Job item: Report back every line below that carries the word "ファミリーマート".

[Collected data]
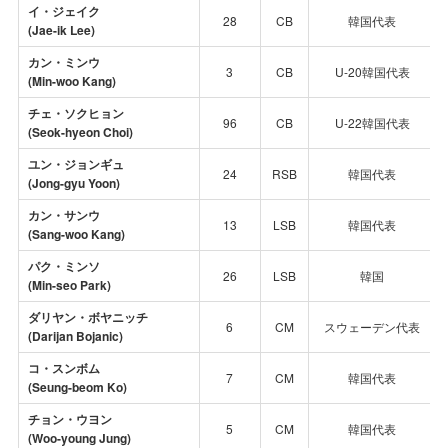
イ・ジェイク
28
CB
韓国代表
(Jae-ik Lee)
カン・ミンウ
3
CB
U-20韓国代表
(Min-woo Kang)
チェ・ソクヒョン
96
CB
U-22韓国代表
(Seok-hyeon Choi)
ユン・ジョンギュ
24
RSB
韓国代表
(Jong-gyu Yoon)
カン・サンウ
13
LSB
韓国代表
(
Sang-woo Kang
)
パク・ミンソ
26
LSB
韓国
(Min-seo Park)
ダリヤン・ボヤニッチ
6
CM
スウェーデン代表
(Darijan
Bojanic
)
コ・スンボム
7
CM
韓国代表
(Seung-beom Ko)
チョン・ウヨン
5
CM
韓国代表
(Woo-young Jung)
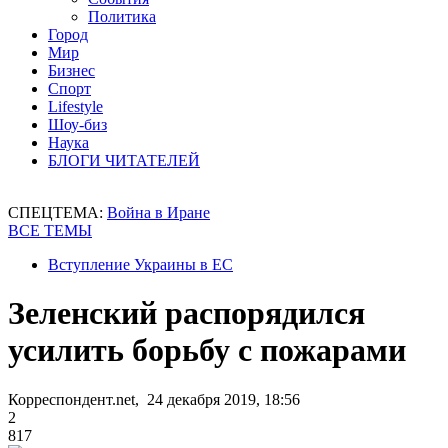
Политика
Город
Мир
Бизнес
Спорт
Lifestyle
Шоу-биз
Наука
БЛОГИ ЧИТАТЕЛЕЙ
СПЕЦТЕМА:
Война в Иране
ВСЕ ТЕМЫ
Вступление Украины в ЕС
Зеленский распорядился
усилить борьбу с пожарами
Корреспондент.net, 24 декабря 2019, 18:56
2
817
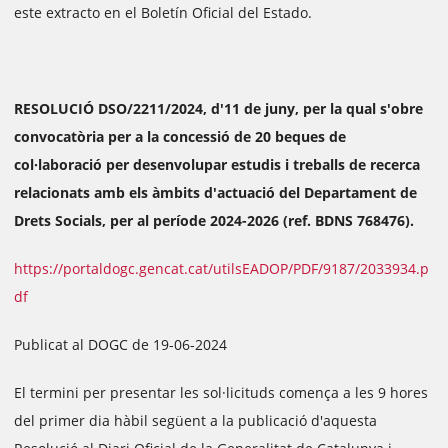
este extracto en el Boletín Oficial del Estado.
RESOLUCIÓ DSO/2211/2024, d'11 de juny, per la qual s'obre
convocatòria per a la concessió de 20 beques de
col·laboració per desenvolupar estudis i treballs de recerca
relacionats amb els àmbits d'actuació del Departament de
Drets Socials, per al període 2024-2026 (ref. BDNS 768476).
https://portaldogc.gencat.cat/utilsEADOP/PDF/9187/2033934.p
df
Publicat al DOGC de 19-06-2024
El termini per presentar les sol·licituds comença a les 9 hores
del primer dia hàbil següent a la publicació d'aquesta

--

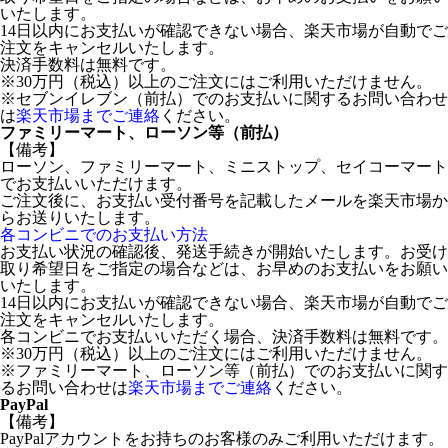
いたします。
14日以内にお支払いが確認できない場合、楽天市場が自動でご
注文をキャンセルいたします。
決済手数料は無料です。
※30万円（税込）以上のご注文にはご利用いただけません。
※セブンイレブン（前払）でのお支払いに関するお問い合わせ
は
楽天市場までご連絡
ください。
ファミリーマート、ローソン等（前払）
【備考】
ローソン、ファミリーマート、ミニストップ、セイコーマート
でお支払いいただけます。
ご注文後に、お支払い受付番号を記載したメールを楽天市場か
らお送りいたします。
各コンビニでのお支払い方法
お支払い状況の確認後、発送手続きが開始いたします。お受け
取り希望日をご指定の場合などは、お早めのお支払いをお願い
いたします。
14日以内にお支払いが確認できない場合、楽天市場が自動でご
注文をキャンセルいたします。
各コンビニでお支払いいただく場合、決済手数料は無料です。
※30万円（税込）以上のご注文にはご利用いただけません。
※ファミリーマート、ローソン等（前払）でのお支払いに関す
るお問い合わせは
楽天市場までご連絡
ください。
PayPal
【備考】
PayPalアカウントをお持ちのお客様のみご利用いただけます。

Expected answer:
ファミリーマート、ローソン等（前払）
ローソン、ファミリーマート、ミニストップ、セイコーマート
※ファミリーマート、ローソン等（前払）でのお支払いに関す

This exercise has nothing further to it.